After searching the endpoints, Hudson found many surprising pieces of data in large numbers and unexpected places. “When we first implemented Spirion, I expected to find personal data on finance and HR endpoints, but the discovery of nine million social security numbers on a research department employee’s laptop was a shock. Fortunately, by following the path statement, I could see exactly where the data was on the endpoint.” The discovery of this large trove of vulnerable data was not an isolated incident. Spirion also discovered 20 million credit card numbers on another endpoint.

Automating personal data discovery addressed a significant challenge across all 23 CSU campuses, but finding the data brought a new set of questions to the forefront – what type of data, how should it be safeguarded, who has access, and how can we adequately protect it?

The CSU information security team worked with Spirion to develop rules and regulations for engaging with and protecting data across the entire university system. It was important to clearly communicate the purpose and outcomes of data protection, while maintaining the balance between academic freedom and protection of personal data and intellectual property.

In addition to moving data that is inappropriately stored on the endpoint, the CSU needed to protect data that belonged on the endpoint. The CSU improved their endpoint protection by using Spirion on a regularly scheduled basis for automated personal data discovery. Spirion’s search capabilities allows the CSU to change their strategy in response to the varying data privacy and regulatory requests.
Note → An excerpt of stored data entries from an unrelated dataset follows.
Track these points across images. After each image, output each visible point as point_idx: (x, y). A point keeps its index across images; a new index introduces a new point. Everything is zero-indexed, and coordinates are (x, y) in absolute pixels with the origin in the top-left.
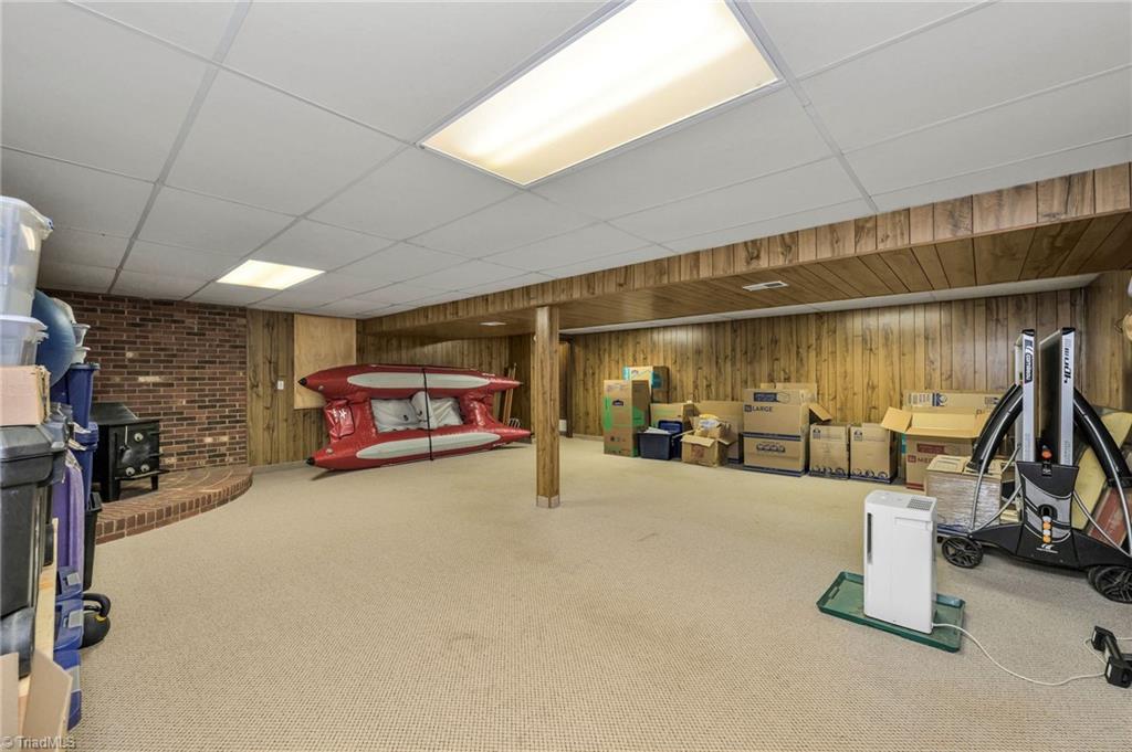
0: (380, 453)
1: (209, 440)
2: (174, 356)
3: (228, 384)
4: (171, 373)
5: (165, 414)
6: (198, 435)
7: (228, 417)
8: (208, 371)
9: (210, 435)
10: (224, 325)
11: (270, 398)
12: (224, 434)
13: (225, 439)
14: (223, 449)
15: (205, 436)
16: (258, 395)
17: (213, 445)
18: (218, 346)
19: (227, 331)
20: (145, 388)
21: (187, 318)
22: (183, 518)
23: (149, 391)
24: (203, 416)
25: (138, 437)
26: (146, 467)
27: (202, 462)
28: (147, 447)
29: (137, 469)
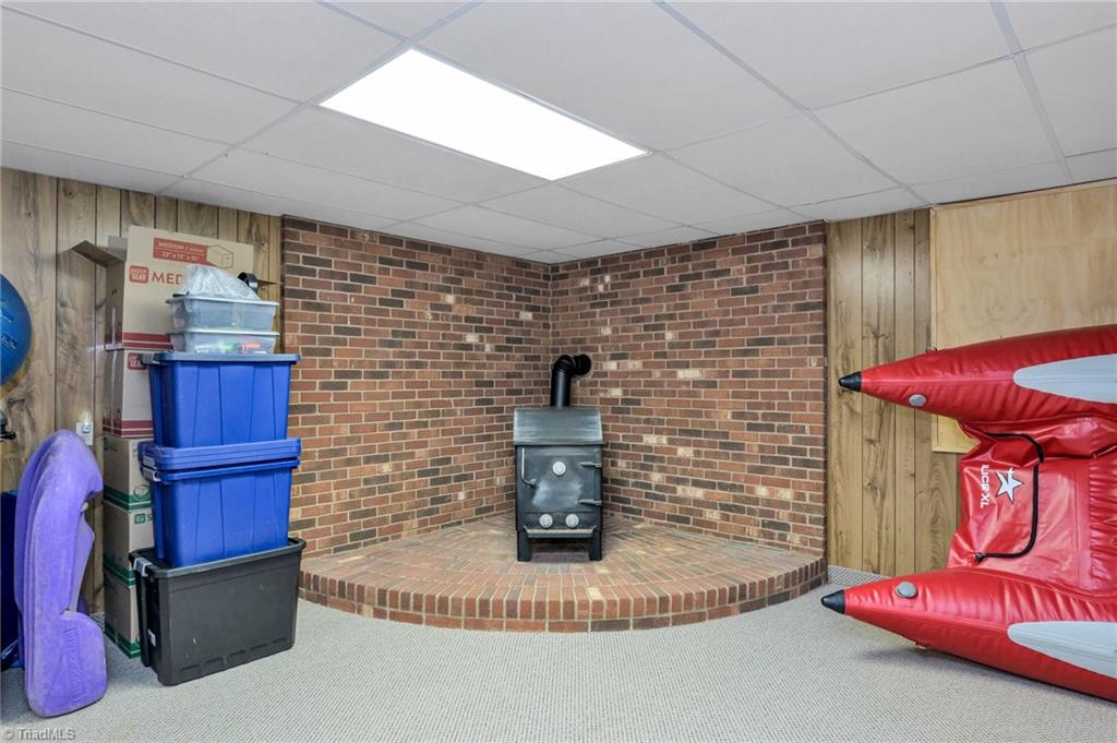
1: (762, 491)
2: (717, 333)
3: (792, 385)
4: (713, 364)
5: (707, 434)
6: (748, 480)
7: (793, 451)
8: (763, 359)
9: (765, 483)
10: (786, 265)
11: (875, 418)
12: (786, 485)
13: (787, 494)
14: (783, 515)
15: (756, 482)
16: (852, 411)
17: (768, 502)
18: (776, 308)
19: (791, 276)
20: (684, 388)
21: (733, 263)
22: (510, 627)
23: (689, 394)
24: (753, 442)
25: (559, 468)
26: (572, 520)
27: (753, 531)
28: (576, 487)
29: (559, 522)
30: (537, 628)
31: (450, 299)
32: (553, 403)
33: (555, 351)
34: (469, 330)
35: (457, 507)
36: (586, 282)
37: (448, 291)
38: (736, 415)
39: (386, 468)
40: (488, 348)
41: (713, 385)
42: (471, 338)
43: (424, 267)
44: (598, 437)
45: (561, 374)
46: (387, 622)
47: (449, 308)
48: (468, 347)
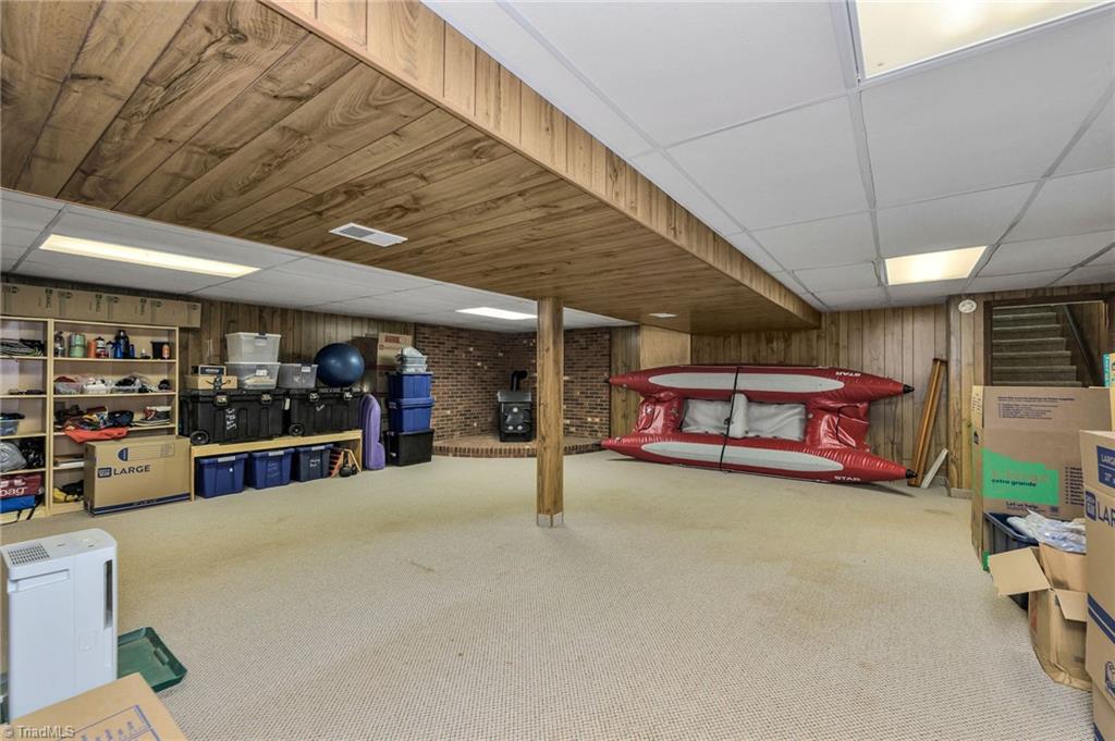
0: (664, 451)
1: (589, 419)
3: (599, 382)
4: (573, 375)
5: (571, 400)
6: (585, 416)
7: (600, 405)
8: (590, 373)
9: (591, 416)
10: (597, 341)
12: (597, 417)
13: (597, 420)
14: (596, 427)
15: (588, 416)
17: (592, 423)
18: (594, 355)
19: (599, 344)
24: (587, 403)
25: (515, 410)
26: (520, 428)
27: (587, 434)
28: (522, 416)
29: (515, 428)
30: (509, 457)
31: (471, 349)
32: (512, 388)
33: (512, 368)
34: (478, 361)
35: (474, 428)
36: (525, 342)
37: (470, 346)
38: (582, 393)
39: (449, 412)
40: (486, 368)
41: (572, 382)
42: (479, 364)
43: (462, 338)
44: (530, 400)
45: (515, 379)
46: (458, 458)
47: (470, 352)
48: (478, 367)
The Results: Discovering and Protecting Personal Data across 23 Campuses

Locating, classifying, and protecting data has become a routine part of the cybersecurity program at the CSU. For the CSU team, the program stems from a simple idea: If you don’t know what you have, you can’t protect it. The beauty of the new processes is the ability to quickly respond to auditors with accurate data inventory and movement reports that span all 23 campuses, and all environments. Instituting the data protection program was a large endeavor, but Hudson and the CSU team are committed to preventing misuse and reducing the risk associated with personal data. “You can’t avoid an important project just because it is difficult,” says Hudson. “I don’t want to find myself on a witness stand saying, ‘Oh, I didn’t implement the most optimal security procedures because it was hard.’”

Higher education institutions must have an open flow of information that is protected from intentional and unintentional misuse. With Spirion, the CSU security team simplified a complex and inadequate process with the ability to find, identify, and quantify data. They are fully prepared for audits and successfully comply with the extensive education, financial, and state regulatory requirements.